Davalı kurum vekili; davalı şirketin “GÜRAL” unsurlu markaları ile davacının markasının benzer olduğunu, bağlantı kurulması ihtimalinin bulunduğunu, kurum kararının usul ve yasaya uygun olduğunu savunarak davanın reddini istemiştir.
Davalı şirket vekili; davacının müvekkili şirket ortağının kardeşi olduğunu, ancak kardeşlerin teşebbüslerine ait markaları paylaştırdıklarını, Güral Seramik markasının ise müvekkilinde kaldığını, davacının, müvekkili şirketin eski ortağı olmasının şirket üzerindeki tescilli markalar üzerinde hak sağlamayacağını, Güral markalarının müvekkiline devrinden sonra davacının ailesinin soy isimlerini gerekçe göstererek birçok marka başvurusunda bulunduğunu, buna ilişkin diğerkardeşi de kapsayacak şekilde ihtilafların sürdüğünü, başvurunun kötü niyetli olduğunu, Güral markası için soy isim üzerinden hak yaratma çabasının bulunduğunu, davacının Güral ibaresi üzerinde hak sahibi olmadığını savunarak davanın reddini istemiştir.

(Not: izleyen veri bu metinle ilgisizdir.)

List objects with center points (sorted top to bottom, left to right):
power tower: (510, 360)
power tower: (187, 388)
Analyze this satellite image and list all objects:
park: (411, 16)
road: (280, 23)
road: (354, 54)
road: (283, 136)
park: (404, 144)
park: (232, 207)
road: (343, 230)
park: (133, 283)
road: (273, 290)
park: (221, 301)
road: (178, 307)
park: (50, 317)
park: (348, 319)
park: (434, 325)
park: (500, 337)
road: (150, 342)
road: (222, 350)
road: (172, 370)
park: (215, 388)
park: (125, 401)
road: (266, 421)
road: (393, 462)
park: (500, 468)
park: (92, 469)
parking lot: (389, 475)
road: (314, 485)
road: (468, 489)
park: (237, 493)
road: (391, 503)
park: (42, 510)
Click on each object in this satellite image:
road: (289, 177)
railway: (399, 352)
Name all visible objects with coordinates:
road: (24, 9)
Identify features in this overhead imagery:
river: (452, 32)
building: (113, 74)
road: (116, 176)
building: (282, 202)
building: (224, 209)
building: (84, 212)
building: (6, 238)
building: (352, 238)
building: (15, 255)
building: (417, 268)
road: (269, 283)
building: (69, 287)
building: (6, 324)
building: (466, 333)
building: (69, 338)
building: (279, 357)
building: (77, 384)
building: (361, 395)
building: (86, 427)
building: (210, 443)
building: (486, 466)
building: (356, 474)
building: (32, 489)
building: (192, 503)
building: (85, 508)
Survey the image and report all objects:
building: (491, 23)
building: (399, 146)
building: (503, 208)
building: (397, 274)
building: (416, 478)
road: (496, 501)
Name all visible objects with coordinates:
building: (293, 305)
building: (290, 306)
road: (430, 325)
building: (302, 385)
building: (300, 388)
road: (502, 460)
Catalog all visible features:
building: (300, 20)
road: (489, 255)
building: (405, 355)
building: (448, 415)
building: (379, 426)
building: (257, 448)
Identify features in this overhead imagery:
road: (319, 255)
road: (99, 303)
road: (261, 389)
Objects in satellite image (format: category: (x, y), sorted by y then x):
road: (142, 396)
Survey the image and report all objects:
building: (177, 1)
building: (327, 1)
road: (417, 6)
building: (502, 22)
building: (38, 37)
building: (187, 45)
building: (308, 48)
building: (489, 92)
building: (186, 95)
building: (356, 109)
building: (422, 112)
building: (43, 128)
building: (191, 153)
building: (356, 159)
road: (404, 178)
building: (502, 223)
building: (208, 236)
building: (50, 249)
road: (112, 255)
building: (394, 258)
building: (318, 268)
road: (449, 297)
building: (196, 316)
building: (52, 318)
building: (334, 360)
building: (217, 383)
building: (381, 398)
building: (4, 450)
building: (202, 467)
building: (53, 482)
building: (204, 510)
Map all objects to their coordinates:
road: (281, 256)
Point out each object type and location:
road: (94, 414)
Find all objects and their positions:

İlk derece mahkemesince, iddia, savunma, bilirkişi raporu ve tüm dosya kapsamına göre; başvuru markası ile davalı şirketin “GÜRAL” ibareli markaları arasında görsel ve işitsel olarak ortalama tüketicileri iltibasa düşürecek derecede benzerliğin bulunduğu, davacı başvurusunda bulunan "RIZA" ibaresinin davalı firmanın “GÜRAL” ibareli tescilli markalarından farklı şekilde bir marka yarattığı izleniminin doğmadığı, “GÜRAL” ibaresinin davalı firmanın markasının tanınmışlığı nedeniyle baskın olarak göze çarptığı, işin uzmanı yahut dikkatli kişilerden oluşmayan, makûl düzeyde bilgilendirilmiş, marka ve başvuru konusu işareti aynı anda görüp detaylarını karşılaştırma olanağı bulunmayan daha önce görüp yararlandığı markanın aşağı yukarı net anısının tesirinde olan ortalama düzeydeki alıcı kitlesinin yargılama konusu mal ve hizmetler yönünden ayırdığı satın alma süresi içinde, davacının "..." ibareli başvuru markasını gördüğünde derhâl ve hiç düşünmeden bunun davalı şirketin "GÜRAL" ibareli tescilli ve mutfak eşyaları ürünlerinde tanınmış markalarından farklı bir marka olduğunu algılayamayacağı, markalar arasında karıştırılma ihtimalinin bulunduğu, başvuru konusu işaret ile davalı şirketin “GÜRAL” ibareli tanınmış markası arasında işletmesel bağ olduğu algısı oluşabileceği, taraf markaları arasında 556 sayılı KHK"nın 8/1 maddesindeki iltibasın oluştuğu, davalı şirketin “GÜRAL” ibareli markasının 21.sınıfın 03. alt sınıfındaki “Mutfak eşyaları ile Değerli metalden olanlar da dahil olmak üzere, bu sınıfta yer alan ve elektrikle çalışmayan ev ve mutfak gereçleri (çatal, bıçak, kaşıklar hariç): yemek servis takımları, kap-kacak,” açısından tanınmış olduğu, kurum kararının yerinde olduğu gerekçesiyle davanın reddine karar verilmiştir.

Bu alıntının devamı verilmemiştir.